Having been a type-A driven person; working long hours as the Marketing/Development director of an arts related nonprofit organization and being a mom to two daughters, etc. I was stricken with Fibromyalgia, arthritis, chronic anemia and some other health challenges.

My hectic, busy life became a never-ending cycle of medical tests and doctor visits, chronic pain, fatigue and depression and anxiety.

At first I stubbornly denied the diagnoses and tried to “mind over matter” the problems. Pushing myself for a long time to work despite the pain and illness. Popping Vicadin and Oxycontin prescribed to help manage the pain and forcing myself to work no matter what. At a certain point, I finally had to admit defeat and quit the job and stop participating in the things I worked for, enjoyed and by which I had always identified my self.

After the unbelievable and daunting 3 year process of working to get my disability benefits (which is a subject that one has to experience to understand!) I was left with a blank screen, a scary emptiness. What now? Who am I now? How will I fill my days. What am I even able to do now? What makes my existence worthwhile? So many monumental questions and no energy or will to even consider what the answers might be.

Even now, I continue to struggle with these issues. I’ve come a long way, but it isn’t easy and I stumble a lot. Throughout these transitional times, the only thing that has brought me any sense of peace has been my interest in the arts and the process of creating something with my hands. Through a lot of counseling from myself and from professionals, a little light of opportunity flickered weakly in the distance. A small glimmer of something I had lost sight of in my pain and confusion...all the years of hectic work,career, marriage, divorce, single parenthood, re-marriage, etc. I vaguely remembered a mantra from my former life. I remembered list.crazy, busy times and thinking at that time “If only I had just a bit of time, I would love to have the time to sit with a cup of coffee and truly relax without screaming children, demanding bosses and a million things over-flowing my “to-do” list.

Wait a minute! Could I see a positive aspect to this desolate situation? Was there something I could do despite my limitations? You are a visual, creative person”, my counselor insisted. ‘Paint, sketch, write...do something to express what is going on with you!”

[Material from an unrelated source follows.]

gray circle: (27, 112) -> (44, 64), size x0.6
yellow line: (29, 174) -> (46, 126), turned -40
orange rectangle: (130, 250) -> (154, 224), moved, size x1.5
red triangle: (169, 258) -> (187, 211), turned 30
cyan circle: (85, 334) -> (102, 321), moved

Slowly, I begin to dig through boxes,bins and drawers; dusting off books and other tools used to create various arts and crafts. For a long time I just placed some of these items around me as I rested in bed. I hoped inspiration and motivation would spring me into some sort of action. Anything would have helped me. I was mired in inertia. It seemed so difficult to move. I felt worthless and lacked confidence. I'll skip the details. Suffice it to say that it is still a battle sometimes. But finally I picked up a book and aimlesslt flipped through it and then another and another. Then a sketch pad; a paint box, a tapestry needle, beads to create jewelry and of course knitting needles.

I had never really advanced beyond the beginner level with knitting, mostly due to the lack of time in my former life. Guess what?! Now all I had was time! I still can't do long knitting sessions at one time, but I have found an incredible enthusiasm for the art form. I believe there is comfort in the earthiness of natural fibers, just as I enjoyed the organic pleeasure of pottery making before my illness. Pottery was a bit too physically challenging for me anymore, but not so knitting. Thank heavns!

I became enthralled with kntiing magazines, books,web sites and shops. My husband, pleased to see me spark to ANYTHING!, mapped out area shops for us to visit. I started simple but soon was wanting more intricate designs. The reintroduction of productive thought to my fuzzy brain slowly awakened my synapses and I saw things in color once again!

This my first entry. i hope others will share their experiences with change, knitting, art, illness and anything else that comes to mind, I would also appreciate and constructive criticism or critique.

Many thanks and remember no matter what happens, Knit Through It!!!